If anyone local in the *DFWAPC* would like some of the plants listed below please let me know today *(members only)*. I had to move a tank in order to carpet/renovate a room and am going to a smaller tank and rescape. Everyone I have met in the club has been so generous and friendly. In fact many of these plants started from clippings from fellow members and have grown like crazy.

Plants have already been removed from the tank and are bagged so need to make there way to their new home soon.

Glosso
Nymphea Lotus 'Red'
Pog. Stellatus 'Broad Leaf'
Blyxa Japonica
Riccia (attached to plastic scrubby mesh)
Sagitaria Subulata (dwarf sag)
Needle Leaf java fern

Tank from which they come(we can blame the lush growth on NIKO's amazing light!) Picture taken 2 weeks ago and has not been pruned since so there is alot more!









If no one here wants them I will list them as for sale this afternoon here at APC.


----------



## Tex Gal (Nov 1, 2007)

Your tank is looking so good! Aren't Niko's lights amazing!!! He's a master!!!


----------



## kimcadmus (Nov 23, 2008)

Texgal_Yes his lights are amazing. Very fitting don't you think? Such a great guy.

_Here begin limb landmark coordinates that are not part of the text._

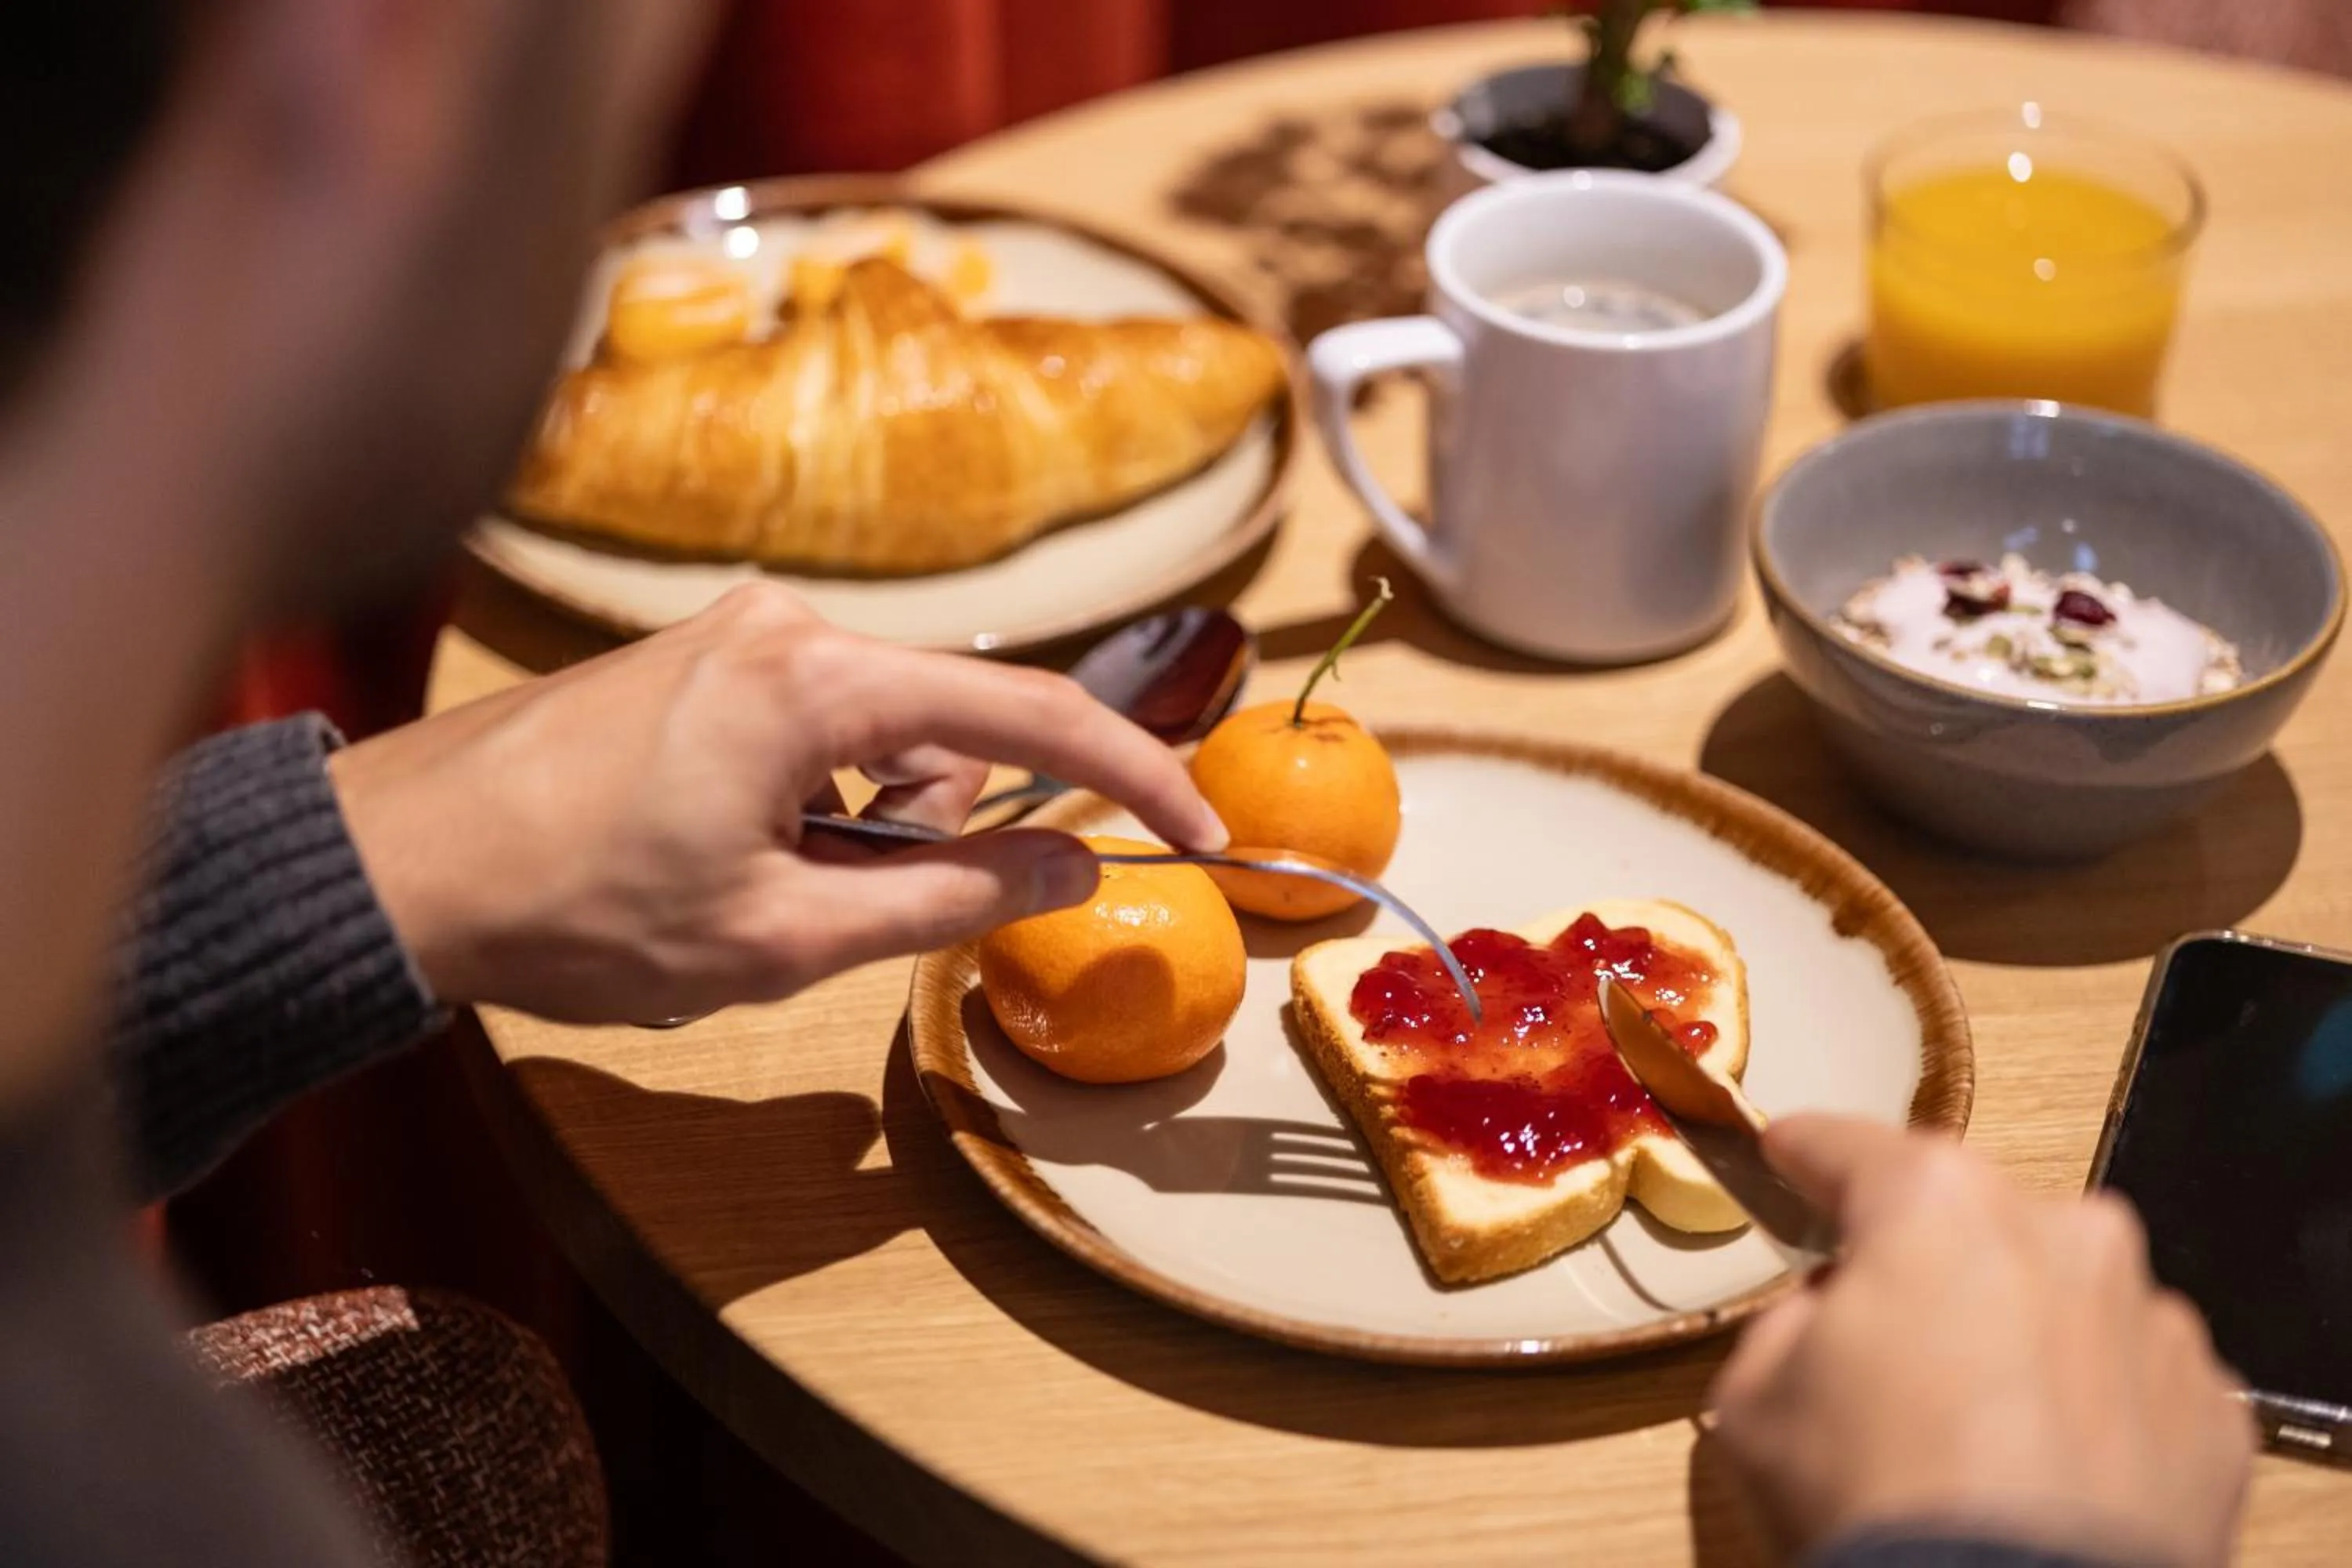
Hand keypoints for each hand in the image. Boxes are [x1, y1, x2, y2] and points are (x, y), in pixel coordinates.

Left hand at [328, 583, 1225, 1022]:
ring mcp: (737, 635)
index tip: (1207, 830)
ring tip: (751, 898)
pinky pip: (817, 730)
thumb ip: (952, 899)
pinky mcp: (701, 662)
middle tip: (833, 916)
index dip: (1136, 775)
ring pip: (881, 740)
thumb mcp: (785, 936)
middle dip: (936, 834)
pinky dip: (814, 805)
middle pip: (949, 731)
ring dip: (864, 830)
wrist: (394, 866)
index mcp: (818, 678)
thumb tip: (1079, 867)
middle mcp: (788, 625)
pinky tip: (722, 860)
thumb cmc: (578, 911)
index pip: (1030, 716)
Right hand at [1711, 1116, 2254, 1567]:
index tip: (1785, 1153)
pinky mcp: (2209, 1413)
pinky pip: (2132, 1385)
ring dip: (2021, 1337)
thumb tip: (1827, 1319)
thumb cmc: (1875, 1499)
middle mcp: (2062, 1234)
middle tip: (1886, 1346)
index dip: (1803, 1154)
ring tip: (1978, 1429)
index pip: (1848, 1149)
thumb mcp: (1753, 1401)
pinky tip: (2048, 1471)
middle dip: (1929, 1268)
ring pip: (2064, 1299)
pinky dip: (2093, 1413)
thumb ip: (1789, 1324)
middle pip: (1972, 1224)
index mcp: (1938, 1206)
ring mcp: (2150, 1322)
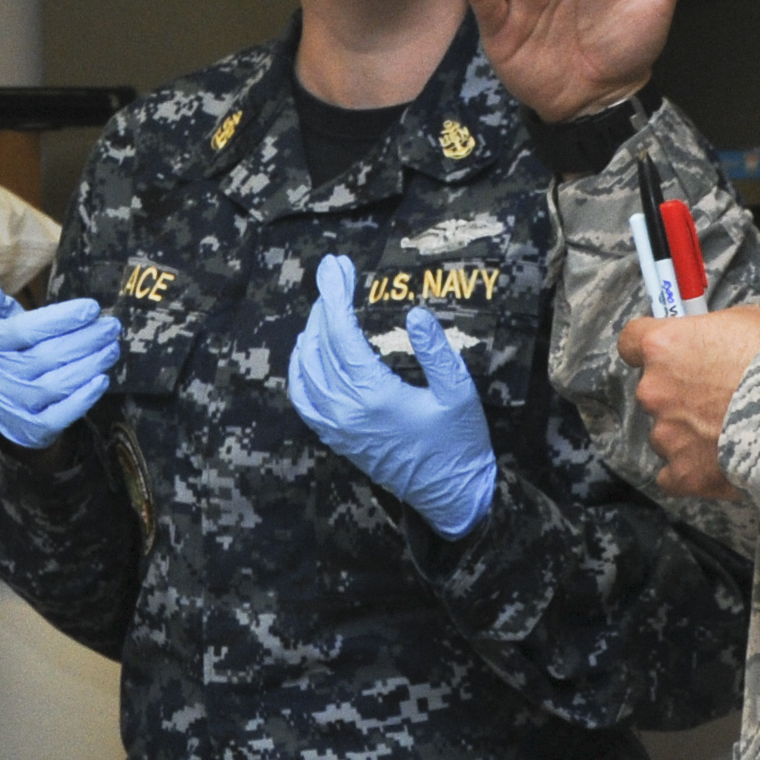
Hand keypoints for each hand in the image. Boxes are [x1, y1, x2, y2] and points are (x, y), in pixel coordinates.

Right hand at [0, 276, 119, 449]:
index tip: (92, 308)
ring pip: (58, 384)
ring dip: (91, 364)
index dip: (60, 319)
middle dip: (86, 339)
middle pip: (47, 356)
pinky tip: (101, 379)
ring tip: (112, 348)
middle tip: (111, 326)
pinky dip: (84, 398)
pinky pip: (62, 415)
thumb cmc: (9, 352)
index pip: (25, 330)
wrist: (5, 406)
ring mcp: (16, 405)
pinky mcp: (34, 427)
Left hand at [285, 254, 498, 535]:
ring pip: (305, 370)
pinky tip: (307, 352)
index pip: (341, 334)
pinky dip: (299, 370)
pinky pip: (303, 400)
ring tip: (325, 305)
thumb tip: (414, 312)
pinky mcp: (335, 439)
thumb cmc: (458, 441)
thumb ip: (436, 351)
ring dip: (310, 333)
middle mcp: (345, 411)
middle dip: (323, 305)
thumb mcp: (459, 392)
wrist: (450, 493)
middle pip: (319, 346)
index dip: (336, 296)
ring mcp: (335, 427)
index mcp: (374, 395)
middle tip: (332, 272)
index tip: (337, 266)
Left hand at [615, 306, 759, 498]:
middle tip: (720, 396)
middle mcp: (655, 390)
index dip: (649, 348)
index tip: (665, 353)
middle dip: (681, 393)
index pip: (631, 341)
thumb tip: (709, 341)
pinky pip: (674, 474)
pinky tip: (719, 463)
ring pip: (667, 432)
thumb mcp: (748, 321)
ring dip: (690, 432)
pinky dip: (693, 470)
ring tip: (732, 431)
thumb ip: (713, 332)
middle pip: (655, 391)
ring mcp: (667, 434)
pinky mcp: (684, 472)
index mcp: (665, 347)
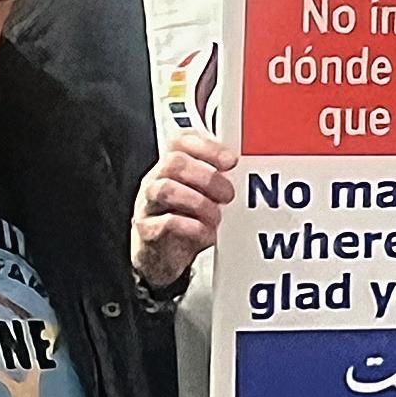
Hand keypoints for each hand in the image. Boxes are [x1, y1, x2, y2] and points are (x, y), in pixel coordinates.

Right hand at [131, 131, 237, 287]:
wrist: (162, 255)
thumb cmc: (186, 218)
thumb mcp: (203, 194)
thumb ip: (219, 177)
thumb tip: (248, 170)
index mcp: (171, 165)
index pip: (181, 140)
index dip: (208, 147)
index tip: (231, 160)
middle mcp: (156, 179)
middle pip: (174, 162)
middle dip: (208, 177)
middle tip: (229, 194)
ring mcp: (147, 205)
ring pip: (166, 189)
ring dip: (199, 202)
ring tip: (217, 216)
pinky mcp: (147, 231)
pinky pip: (165, 223)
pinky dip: (192, 227)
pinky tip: (207, 233)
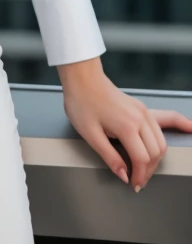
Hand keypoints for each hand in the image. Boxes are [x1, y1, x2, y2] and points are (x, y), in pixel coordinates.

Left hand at [58, 57, 191, 190]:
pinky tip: (190, 127)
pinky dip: (177, 126)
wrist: (82, 78)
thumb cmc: (82, 102)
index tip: (134, 184)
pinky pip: (165, 120)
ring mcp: (143, 111)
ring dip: (156, 158)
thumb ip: (109, 157)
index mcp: (127, 126)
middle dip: (148, 170)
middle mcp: (140, 118)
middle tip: (138, 180)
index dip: (139, 175)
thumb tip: (124, 175)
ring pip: (161, 142)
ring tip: (146, 168)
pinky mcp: (142, 107)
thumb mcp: (89, 134)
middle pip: (155, 152)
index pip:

Plants still available. I know someone has got to want some!


----------



## Tex Gal (Nov 1, 2007)

Ranchwest just emailed me. He needs some plants.


----------



## niko (Jan 28, 2004)

Niko The Great would humbly take the Java Fern.

But only if Ranchwest firmly rejects it.

--Nikolay


----------



## kimcadmus (Nov 23, 2008)

As you know Ranchwest has taken the java fern along with the beautiful red lotus and some blyxa.

kim


----------



## ranchwest (Jul 17, 2005)

Thanks, Kim. Those plants made a huge difference in my tank. My tank was drowning in Crypts! lol


----------